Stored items
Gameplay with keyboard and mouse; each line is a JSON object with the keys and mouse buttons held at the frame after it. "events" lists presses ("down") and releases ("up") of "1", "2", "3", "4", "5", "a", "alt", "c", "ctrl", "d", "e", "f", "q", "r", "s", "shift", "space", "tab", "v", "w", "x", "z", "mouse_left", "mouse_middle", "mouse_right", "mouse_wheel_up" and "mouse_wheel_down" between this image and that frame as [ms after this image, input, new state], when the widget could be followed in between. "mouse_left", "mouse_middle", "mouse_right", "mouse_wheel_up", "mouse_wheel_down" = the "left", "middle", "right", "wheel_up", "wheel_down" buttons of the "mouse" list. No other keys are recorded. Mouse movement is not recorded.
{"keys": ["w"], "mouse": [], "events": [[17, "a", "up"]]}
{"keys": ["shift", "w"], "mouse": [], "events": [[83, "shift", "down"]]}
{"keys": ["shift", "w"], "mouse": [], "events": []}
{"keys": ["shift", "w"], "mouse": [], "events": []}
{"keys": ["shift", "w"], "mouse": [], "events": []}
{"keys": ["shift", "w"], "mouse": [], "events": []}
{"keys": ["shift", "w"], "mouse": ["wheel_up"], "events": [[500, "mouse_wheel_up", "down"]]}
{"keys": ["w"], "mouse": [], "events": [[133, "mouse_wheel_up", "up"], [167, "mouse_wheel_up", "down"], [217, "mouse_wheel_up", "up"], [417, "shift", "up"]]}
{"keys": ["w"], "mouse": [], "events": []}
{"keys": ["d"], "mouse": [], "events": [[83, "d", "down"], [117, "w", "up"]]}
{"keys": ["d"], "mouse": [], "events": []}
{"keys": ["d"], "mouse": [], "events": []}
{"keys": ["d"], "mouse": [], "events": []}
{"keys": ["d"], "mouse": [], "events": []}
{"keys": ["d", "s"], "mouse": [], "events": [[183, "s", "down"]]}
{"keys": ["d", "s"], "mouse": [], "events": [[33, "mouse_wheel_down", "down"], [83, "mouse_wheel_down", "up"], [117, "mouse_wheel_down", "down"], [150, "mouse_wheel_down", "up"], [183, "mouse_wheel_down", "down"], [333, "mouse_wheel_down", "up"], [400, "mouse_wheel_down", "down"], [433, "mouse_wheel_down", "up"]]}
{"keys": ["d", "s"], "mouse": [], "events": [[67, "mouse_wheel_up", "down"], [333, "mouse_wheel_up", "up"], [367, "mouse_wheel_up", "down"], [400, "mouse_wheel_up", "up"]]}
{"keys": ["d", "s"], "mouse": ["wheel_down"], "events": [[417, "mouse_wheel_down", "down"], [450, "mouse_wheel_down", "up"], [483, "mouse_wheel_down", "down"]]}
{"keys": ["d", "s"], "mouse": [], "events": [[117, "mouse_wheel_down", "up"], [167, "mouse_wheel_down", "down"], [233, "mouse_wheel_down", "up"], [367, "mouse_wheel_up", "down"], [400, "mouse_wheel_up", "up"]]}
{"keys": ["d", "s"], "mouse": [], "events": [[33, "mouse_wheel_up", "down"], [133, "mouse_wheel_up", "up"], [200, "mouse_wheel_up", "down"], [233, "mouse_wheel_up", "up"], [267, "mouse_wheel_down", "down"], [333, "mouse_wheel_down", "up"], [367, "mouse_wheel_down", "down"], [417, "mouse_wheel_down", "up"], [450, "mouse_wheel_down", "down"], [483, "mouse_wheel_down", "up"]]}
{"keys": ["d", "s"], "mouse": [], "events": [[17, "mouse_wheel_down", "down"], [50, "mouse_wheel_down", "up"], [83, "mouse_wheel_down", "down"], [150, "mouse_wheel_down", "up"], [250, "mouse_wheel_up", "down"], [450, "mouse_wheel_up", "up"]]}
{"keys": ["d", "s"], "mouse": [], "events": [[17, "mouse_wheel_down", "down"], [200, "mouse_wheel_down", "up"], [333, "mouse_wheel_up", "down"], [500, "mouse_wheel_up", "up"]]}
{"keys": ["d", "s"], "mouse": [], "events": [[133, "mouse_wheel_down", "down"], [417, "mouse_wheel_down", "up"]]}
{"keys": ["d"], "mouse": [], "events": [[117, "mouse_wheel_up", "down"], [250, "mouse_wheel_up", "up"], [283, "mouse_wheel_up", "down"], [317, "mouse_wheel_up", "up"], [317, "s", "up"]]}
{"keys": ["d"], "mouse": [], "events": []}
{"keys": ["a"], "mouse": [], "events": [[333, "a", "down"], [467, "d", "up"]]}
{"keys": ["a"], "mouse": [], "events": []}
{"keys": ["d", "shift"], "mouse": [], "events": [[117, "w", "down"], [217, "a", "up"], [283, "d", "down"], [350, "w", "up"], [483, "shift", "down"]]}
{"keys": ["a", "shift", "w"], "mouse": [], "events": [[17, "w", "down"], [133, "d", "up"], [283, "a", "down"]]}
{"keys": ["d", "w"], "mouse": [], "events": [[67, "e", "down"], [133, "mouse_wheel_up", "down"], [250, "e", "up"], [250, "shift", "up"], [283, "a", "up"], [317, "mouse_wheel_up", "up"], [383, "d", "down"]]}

ACTION ITEM →
Write all the data out again, word for word.

SOLUTION TO THE PROBLEM →
Gameplay with keyboard and mouse; each line is a JSON object with the keys and mouse buttons held at the frame after it. "events" lists presses ("down") and releases ("up") of "1", "2", "3", "4", "5", "a", "alt", "c", "ctrl", "d", "e", "f", "q", "r", "s", "shift", "space", "tab", "v", "w", "x", "z", "mouse_left", "mouse_middle", "mouse_right", "mouse_wheel_up" and "mouse_wheel_down" between this image and that frame as [ms after this image, input, new state], when the widget could be followed in between. "mouse_left", "mouse_middle", "mouse_right", "mouse_wheel_up", "mouse_wheel_down" = the "left", "middle", "right", "wheel_up", "wheel_down" buttons of the "mouse" list. No other keys are recorded. Mouse movement is not recorded.
{"keys": ["w"], "mouse": [], "events": [[17, "a", "up"]]}
{"keys": ["shift", "w"], "mouse": [], "events": [[83, "shift", "down"]]}
{"keys": ["shift", "w"], "mouse": [], "events": []}
{"keys": ["shift", "w"], "mouse": [], "events": []}
{"keys": ["shift", "w"], "mouse": [], "events": []}
{"keys": ["shift", "w"], "mouse": [], "events": []}
{"keys": ["shift", "w"], "mouse": ["wheel_up"], "events": [[500, "mouse_wheel_up", "down"]]}
{"keys": ["w"], "mouse": [], "events": [[133, "mouse_wheel_up", "up"], [167, "mouse_wheel_up", "down"], [217, "mouse_wheel_up", "up"], [417, "shift", "up"]]}
{"keys": ["w"], "mouse": [], "events": []}
{"keys": ["d"], "mouse": [], "events": [[83, "d", "down"], [117, "w", "up"]]}
{"keys": ["d"], "mouse": [], "events": []}
{"keys": ["d"], "mouse": [], "events": []}
{"keys": ["d"], "mouse": [], "events": []}
{"keys": ["d"], "mouse": [], "events": []}
{"keys": ["d", "s"], "mouse": [], "events": [[183, "s", "down"]]}
{"keys": ["d", "s"], "mouse": [], "events": [[33, "mouse_wheel_down", "down"], [83, "mouse_wheel_down", "up"], [117, "mouse_wheel_down", "down"], [150, "mouse_wheel_down", "up"], [183, "mouse_wheel_down", "down"], [333, "mouse_wheel_down", "up"], [400, "mouse_wheel_down", "down"], [433, "mouse_wheel_down", "up"]]}
{"keys": ["d", "s"], "mouse": [], "events": [[67, "mouse_wheel_up", "down"], [333, "mouse_wheel_up", "up"], [367, "mouse_wheel_up", "down"], [400, "mouse_wheel_up", "up"]]}
{"keys": ["d", "s"], "mouse": ["wheel_down"], "events": [[417, "mouse_wheel_down", "down"], [450, "mouse_wheel_down", "up"], [483, "mouse_wheel_down", "down"]]}
{"keys": ["d", "s"], "mouse": [], "events": [[117, "mouse_wheel_down", "up"], [167, "mouse_wheel_down", "down"], [233, "mouse_wheel_down", "up"], [367, "mouse_wheel_up", "down"], [400, "mouse_wheel_up", "up"]]}
{"keys": ["d", "s"], "mouse": [], "events": [[33, "mouse_wheel_up", "down"], [133, "mouse_wheel_up", "up"], [200, "mouse_wheel_up", "down"], [233, "mouse_wheel_up", "up"], [267, "mouse_wheel_down", "down"], [333, "mouse_wheel_down", "up"], [367, "mouse_wheel_down", "down"], [417, "mouse_wheel_down", "up"], [450, "mouse_wheel_down", "down"], [483, "mouse_wheel_down", "up"]]}
{"keys": ["d", "s"], "mouse": [], "events": [[17, "mouse_wheel_down", "down"], [50, "mouse_wheel_down", "up"], [83, "mouse_wheel_down", "down"], [150, "mouse_wheel_down", "up"], [250, "mouse_wheel_up", "down"], [450, "mouse_wheel_up", "up"]]}
{"keys": ["d", "s"], "mouse": [], "events": [[17, "mouse_wheel_down", "down"], [200, "mouse_wheel_down", "up"], [333, "mouse_wheel_up", "down"], [500, "mouse_wheel_up", "up"]]}
{"keys": ["d", "s"], "mouse": [], "events": [[133, "mouse_wheel_down", "down"], [417, "mouse_wheel_down", "up"]]}
{"keys": ["d"], "mouse": [], "events": [[117, "mouse_wheel_up", "down"], [250, "mouse_wheel_up", "up"], [283, "mouse_wheel_up", "down"], [317, "mouse_wheel_up", "up"], [317, "s", "up"]]}
{"keys": ["d"], "mouse": [], "events": []}
{"keys": ["a"], "mouse": [], "events": [[333, "a", "down"], [467, "d", "up"]]}
{"keys": ["a"], "mouse": [], "events": []}
{"keys": ["d", "shift"], "mouse": [], "events": [[117, "w", "down"], [217, "a", "up"], [283, "d", "down"], [350, "w", "up"], [483, "shift", "down"]]}
{"keys": ["a", "shift", "w"], "mouse": [], "events": [[17, "w", "down"], [133, "d", "up"], [283, "a", "down"]]}
{"keys": ["d", "w"], "mouse": [], "events": [[67, "e", "down"], [133, "mouse_wheel_up", "down"], [250, "e", "up"], [250, "shift", "up"], [283, "a", "up"], [317, "mouse_wheel_up", "up"], [383, "d", "down"]]}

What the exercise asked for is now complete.